Nucleic Acids Research 11/2000; 28(20):3972-81. DOI:10.1093/nar/28.20.3972 · 9.11 Impact Factor
[Show abstract][Hide abstract] ABSTRACT: S-adenosylmethionine is a source of diverse chemical groups used in biosynthesis and modification of virtually every class of biomolecules. The most notable reaction requiring S-adenosylmethionine, transfer of methyl group, is performed by a large class of enzymes, S-adenosylmethionine-dependent methyltransferases, which have been the focus of considerable structure-function studies. Evolutionary trajectories of these enzymes, and especially of other classes of S-adenosylmethionine-binding proteins, nevertheless, remain poorly understood. We addressed this issue by computational comparison of sequences and structures of various S-adenosylmethionine-binding proteins.
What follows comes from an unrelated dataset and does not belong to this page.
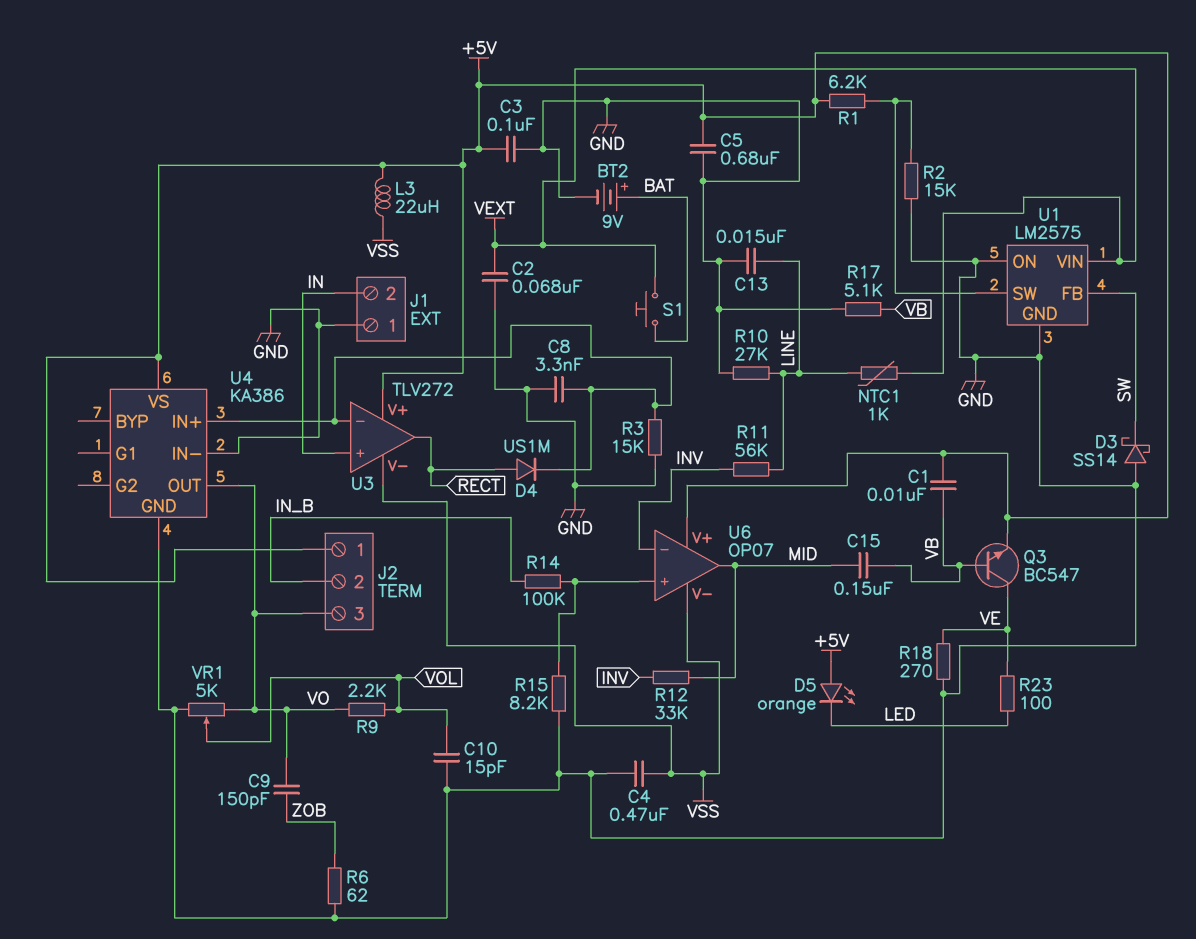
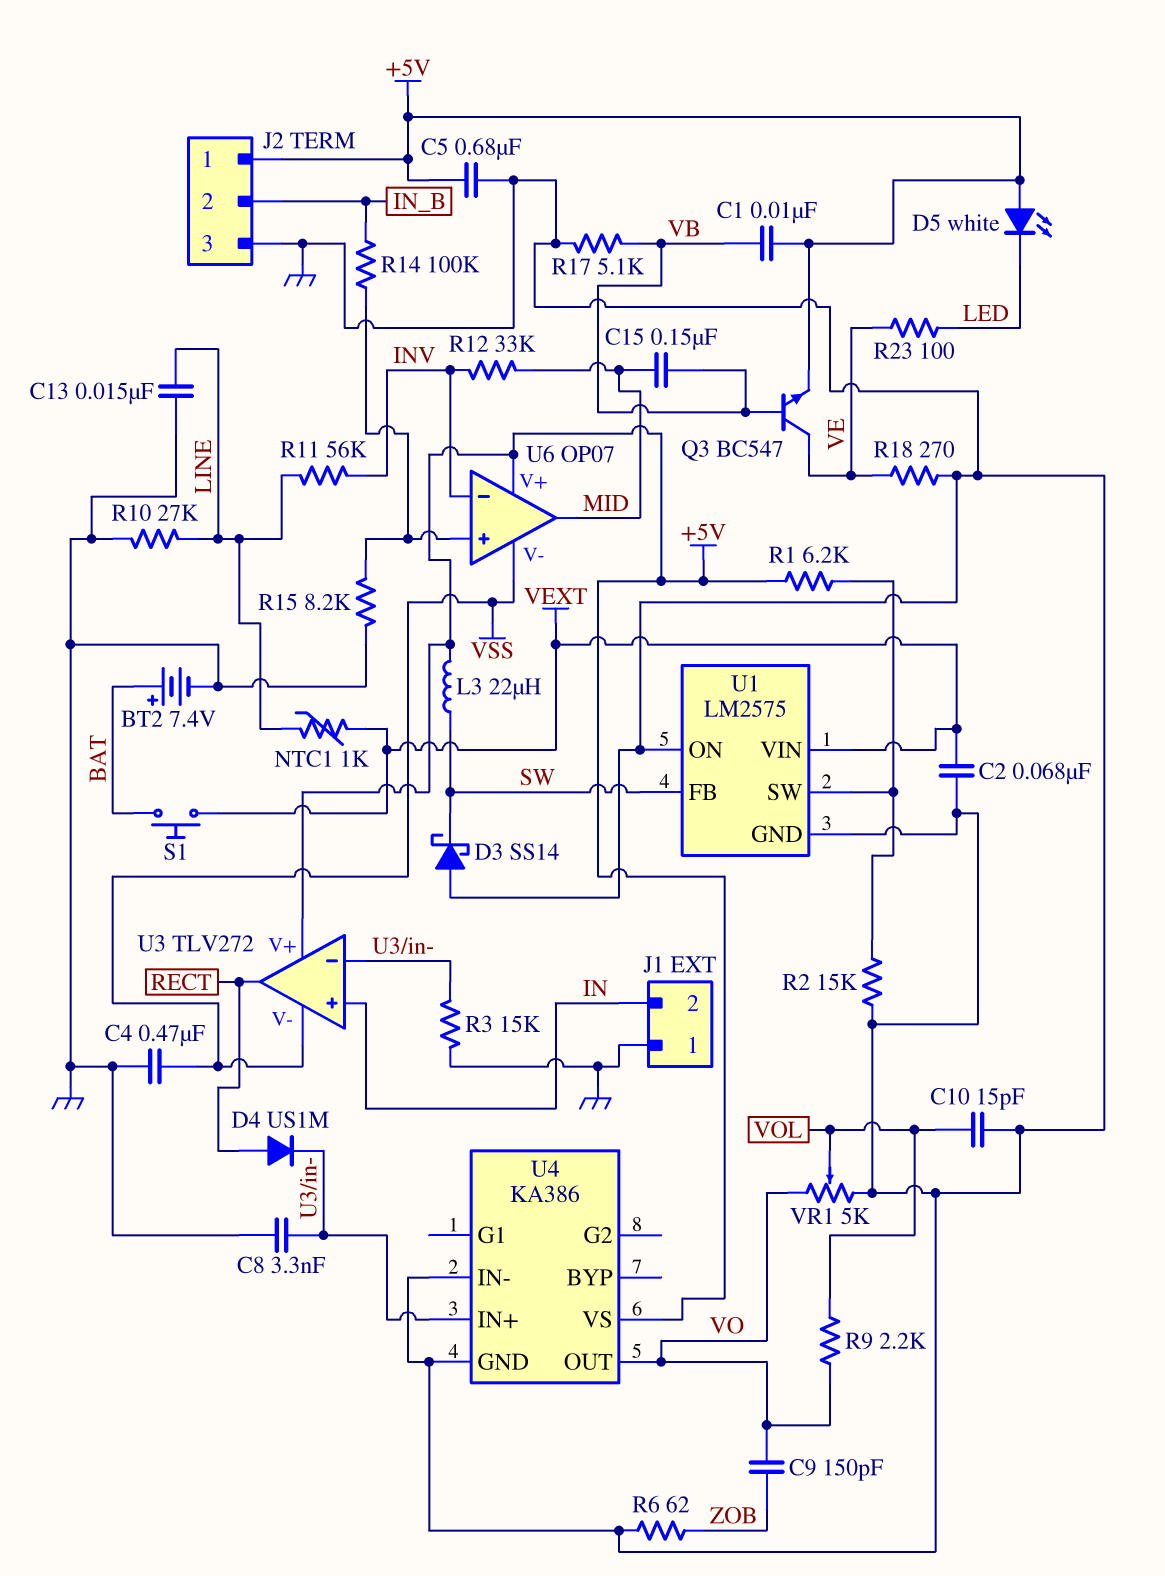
BT2: 9V (plus BAT, minus GND) -> 7.4V (plus BAT, minus GND)
C3: 100nF (+5V, GND) -> none
D5: LED orange (A +5V, K LED) -> LED white (A +5V, K LED)
J2 pin 3: VO -> GND
L3: 22uH (+5V, VSS) -> 22uH (+5V, SW)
Two widespread folds, Rossmann fold and TIM barrel, have been repeatedly used in evolution for diverse types of S-adenosylmethionine conversion. There were also cases of recruitment of other relatively common folds for S-adenosylmethionine binding. Several classes of proteins have unique unrelated folds, specialized for just one type of chemistry and unified by the theme of internal domain duplications. In several cases, functional divergence is evident, when evolutionarily related enzymes have changed the mode of binding and the type of chemical transformation of S-adenosylmethionine. There are also instances of functional convergence, when biochemically similar processes are performed by drastically different classes of S-adenosylmethionine-binding proteins. Comparison of remote sequence similarities and analysis of phyletic patterns suggests that the last universal common ancestor of cellular life had between 10 and 20 S-adenosylmethionine-binding proteins from at least 5 fold classes, providing for S-adenosylmethionine formation, polyamine biosynthesis, and methylation of several substrates, including nucleic acids and peptide chain release factor.
We have observed several novel relationships between families that were not known to be related before, and defined 15 large superfamilies of SAM-binding proteins, at least 5 of which may have been represented in the last common ancestor.